Le ministère de la Défense ukrainien a lancé la semaine dernière une plateforme en ligne à accès restreint, destinée à fournir aux gouvernements alliés, aux industriels de la défense et aux institutions de recherche des informations techniques issues du matériel militaire russe capturé. Cette initiative formalise une activité que Kiev menait jusque-là de manière informelle avec des partenaires triés sur le volet.
La plateforme, baptisée TrophyLab et accessible via trophylab.mod.gov.ua, répertorie actuellement plus de 115 échantillons d’équipements russes saisis, répartis en 79 catégories.

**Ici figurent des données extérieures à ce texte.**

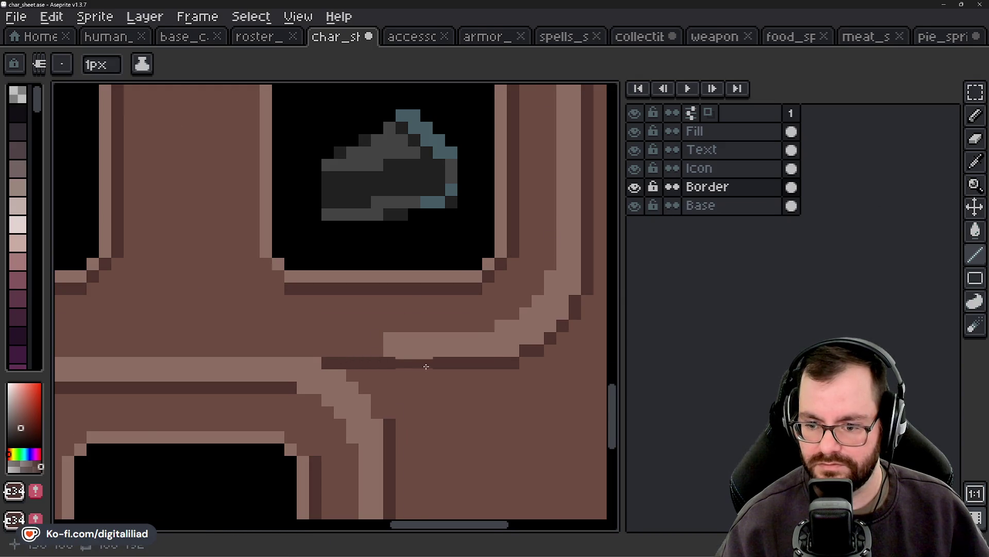
pyautogui.scroll(-3, 427, 366)
pyautogui.click(974, 98)
pyautogui.scroll(3, 410, 359)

Les utilisateurs, après un processus de vérification rigoureux, peuvent accéder à des plans, des analyses de composants, des schémas ainsi qu’aux rapports issus des laboratoires étatiques et des services de renseignement ukrainiens. À ce jour, plus de 225 études sont disponibles, selon le ministère.
Le ministre de la Défense, Mykhailo Fedorov, a annoncé le lancement sur les réseaux sociaux jeudi dernier, présentant cette plateforme comme un outil stratégique destiné à « tout le monde civilisé ». Parmi les matériels accessibles à l’étude figurent notamment un missile hypersonique Kinzhal et un char T-90M.
« Chaque missile, drone et véhicule saisi sur le champ de bataille est désormais une source de connaissance pour le monde libre », a écrit M. Fedorov.
Au-delà de l’accès numérique, TrophyLab permet aux partenaires vérifiés de solliciter l’examen sur le matériel physique, que ce soit pour des inspections non destructives, des démontages ou des essais de destruction complète. Cette possibilité est particulièrement utile pour les pays développant des contre-mesures électroniques ou souhaitant renforcer leurs propres systèmes face aux menaces spécifiques russes.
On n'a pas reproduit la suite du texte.